Beyond simple misinterpretation of the P value and the associated loss of information, authors consciously or unconsciously but routinely engage in data dredging (aka fishing, P-hacking) and selective reporting. “Any statistical technique can be misused and it can be manipulated especially after you see the data generated from the study,” Kramer said. “You can fish through a sea of data and find one positive finding and then convince yourself that even before you started your study that would have been the key hypothesis and it has a lot of plausibility to the investigator.”
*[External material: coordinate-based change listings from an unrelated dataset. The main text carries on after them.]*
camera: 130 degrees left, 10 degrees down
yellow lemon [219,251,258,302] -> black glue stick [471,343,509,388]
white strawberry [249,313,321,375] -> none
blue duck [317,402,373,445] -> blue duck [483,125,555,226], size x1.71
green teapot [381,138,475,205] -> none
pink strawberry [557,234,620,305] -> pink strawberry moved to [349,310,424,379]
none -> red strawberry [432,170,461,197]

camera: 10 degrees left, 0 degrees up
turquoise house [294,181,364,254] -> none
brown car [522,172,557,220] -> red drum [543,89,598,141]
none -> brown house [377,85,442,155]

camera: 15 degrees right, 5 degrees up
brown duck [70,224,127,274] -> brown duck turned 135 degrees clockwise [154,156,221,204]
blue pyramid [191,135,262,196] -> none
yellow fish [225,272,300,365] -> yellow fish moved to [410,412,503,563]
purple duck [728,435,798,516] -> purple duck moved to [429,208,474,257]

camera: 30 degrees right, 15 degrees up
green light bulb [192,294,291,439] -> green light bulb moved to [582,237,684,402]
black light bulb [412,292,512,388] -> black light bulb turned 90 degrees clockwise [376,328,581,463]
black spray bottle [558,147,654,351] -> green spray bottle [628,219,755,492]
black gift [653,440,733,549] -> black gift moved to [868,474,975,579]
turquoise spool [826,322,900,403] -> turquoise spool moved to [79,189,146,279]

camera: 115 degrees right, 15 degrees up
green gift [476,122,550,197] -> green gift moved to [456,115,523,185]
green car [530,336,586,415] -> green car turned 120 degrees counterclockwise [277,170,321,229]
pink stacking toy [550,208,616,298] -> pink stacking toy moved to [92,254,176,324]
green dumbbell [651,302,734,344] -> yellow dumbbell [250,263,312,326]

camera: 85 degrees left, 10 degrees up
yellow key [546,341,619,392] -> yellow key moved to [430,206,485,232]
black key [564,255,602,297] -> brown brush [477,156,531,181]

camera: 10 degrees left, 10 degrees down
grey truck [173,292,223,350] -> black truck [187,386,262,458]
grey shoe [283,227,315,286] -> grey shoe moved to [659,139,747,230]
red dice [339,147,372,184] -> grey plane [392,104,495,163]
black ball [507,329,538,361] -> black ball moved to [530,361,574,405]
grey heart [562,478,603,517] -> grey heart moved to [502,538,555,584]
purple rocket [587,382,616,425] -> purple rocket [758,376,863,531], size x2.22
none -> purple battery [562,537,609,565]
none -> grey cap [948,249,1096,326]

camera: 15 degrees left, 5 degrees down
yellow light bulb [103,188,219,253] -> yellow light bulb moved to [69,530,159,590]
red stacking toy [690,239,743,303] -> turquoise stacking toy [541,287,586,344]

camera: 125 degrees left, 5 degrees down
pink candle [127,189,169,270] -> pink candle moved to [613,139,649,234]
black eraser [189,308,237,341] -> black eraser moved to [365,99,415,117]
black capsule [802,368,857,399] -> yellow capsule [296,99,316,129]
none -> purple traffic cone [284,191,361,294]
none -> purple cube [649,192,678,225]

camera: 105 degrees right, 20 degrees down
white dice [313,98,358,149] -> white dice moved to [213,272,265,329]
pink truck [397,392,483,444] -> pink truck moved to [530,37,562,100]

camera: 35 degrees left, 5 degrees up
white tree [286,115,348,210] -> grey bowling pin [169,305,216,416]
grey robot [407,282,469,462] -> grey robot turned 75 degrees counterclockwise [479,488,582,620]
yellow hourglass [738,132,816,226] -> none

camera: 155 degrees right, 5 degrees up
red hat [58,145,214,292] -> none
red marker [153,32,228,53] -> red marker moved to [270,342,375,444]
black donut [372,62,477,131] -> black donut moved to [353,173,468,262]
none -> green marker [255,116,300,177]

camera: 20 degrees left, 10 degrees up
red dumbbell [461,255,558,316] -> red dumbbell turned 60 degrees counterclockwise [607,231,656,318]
In response to those practices and concerns about replicability in science, some journals have banned the P value and inferential statistics. Others, such as JNCI, require confidence intervals and effect sizes, which “convey what a P value does not: the magnitude and relative importance of an effect,” wrote panel member Regina Nuzzo, Ph.D., professor of mathematics and computer sciences at Gallaudet University in Washington, D.C. (Nature 2014;506:150–2).

How can practice improve? Panel members emphasized the need for full reporting and transparency by authors as well as changes in statistics education. In his commentary, Don Berry, Ph.D., professor of biostatistics at the University of Texas M.D. Anderson Cancer Center in Houston, urged researchers to report every aspect of the study. “The specifics of data collection and curation and even your intentions and motivation are critical for inference. What have you not told the statistician? Have you deleted some data points or experimental units, possibly because they seemed to be outliers?” he wrote.

Kramer advised researchers to “consult a statistician when writing a grant application rather than after the study is finished; limit the number of hypotheses to be tested to a realistic number that doesn’t increase the false discovery rate; be conservative in interpreting the data; don’t consider P = 0.05 as a magic number; and whenever possible, provide confidence intervals.” He also suggested, “Webinars and symposia on this issue will be useful to clinical scientists and bench researchers because they’re often not trained in these principles.” As the ASA statement concludes, “No single index should substitute for scientific reasoning.”